Reflektor would easily benefit from being more concise, if only tracks like “We Exist” could have been condensed and cleaned up in a similar fashion to “You Already Know.” Sonic excess is one of the trademarks of Arcade Fire (we all remember “Wake Up”), but on Reflektor, it can become distracting and turgid.

In the opening of the track “Normal Person,” Butler chants, “Do you like rock and roll music? ‘Cause I don’t know if I do.”

It’s not typical to think of Arcade Fire as a rock band with many canonical influences, but there are moments on “Reflektor” that sound like references to classic rock music. The percussive beats that open “Reflektor” sound almost identical to the samba-influenced intro to the Rolling Stones’ “Sympathy for the Devil,” and on “You Already Know,” Arcade Fire is introduced by the voice of a dancehall announcer like on the title track of the Beatles album, Sgt. Pepper’s Lonely Hearts Club Band.

Arcade Fire has also announced live performances where they’ll be playing as The Reflektors, displaying the same sort of meta-narrative impulse that the Beatles did with Sgt. Pepper.
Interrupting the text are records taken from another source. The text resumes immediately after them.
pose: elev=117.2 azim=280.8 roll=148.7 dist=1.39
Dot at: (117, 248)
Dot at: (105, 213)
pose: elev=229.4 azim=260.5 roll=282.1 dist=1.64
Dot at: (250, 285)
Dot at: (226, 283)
There’s no clear way for listeners to receive these gestures: is Arcade Fire paying homage or dressing themselves up as newly-crowned rock royalty themselves? In many ways, this is just a symptom of today’s music industry: when the means of musical production and distribution are so widely available, the distinctions between popularity and independence, as well as contrivance and authenticity, are more ambiguous than ever.

Though at its best moments, Reflektor seems to be pushing Arcade Fire into a new direction, a reinvented image of the band never emerges cohesively.

The album is weakened by moments – stretches, in fact – of ambivalence and creative uncertainty, but the possibility of a new phase of Arcade Fire’s career glimmers brightly and persistently beneath the missteps.